Top of Entries provided

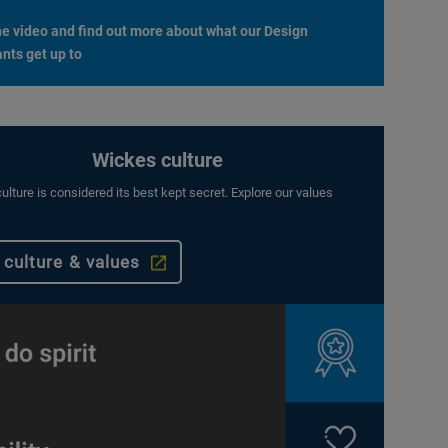
e video and find out more about what our Design
nts get up to
Wickes culture
ulture is considered its best kept secret. Explore our values
 culture & values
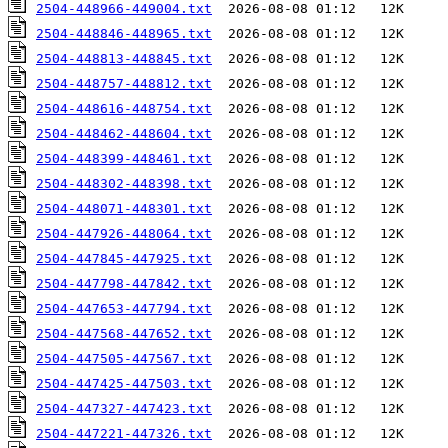
2504-448966-449004.txt
2504-448846-448965.txt
2504-448813-448845.txt
2504-448757-448812.txt
2504-448616-448754.txt
2504-448462-448604.txt
2504-448399-448461.txt
2504-448302-448398.txt
2504-448071-448301.txt
2504-447926-448064.txt
2504-447845-447925.txt
2504-447798-447842.txt
2504-447653-447794.txt
2504-447568-447652.txt
2504-447505-447567.txt
2504-447425-447503.txt
2504-447327-447423.txt
2504-447221-447326.txt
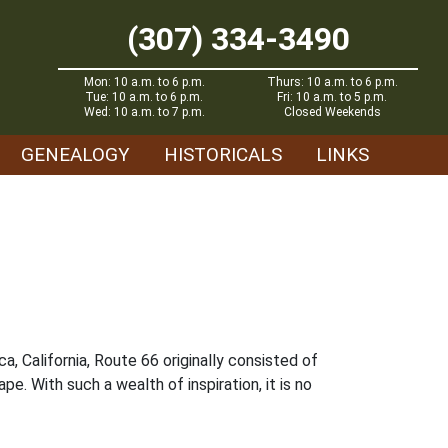
(307) 334-3490
Mon: 10 a.m. to 6 p.m.
Thurs: 10 a.m. to 6 p.m.
Tue: 10 a.m. to 6 p.m.
Fri: 10 a.m. to 5 p.m.
Wed: 10 a.m. to 7 p.m.
Closed Weekends
GENEALOGY
HISTORICALS
LINKS
a, California, Route 66 originally consisted of
e. With such a wealth of inspiration, it is no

Bottom of Entries provided

Exercise details
Copy every line of the records above that contains "values".

Solution for this exercise
ulture is considered its best kept secret. Explore our values
 culture & values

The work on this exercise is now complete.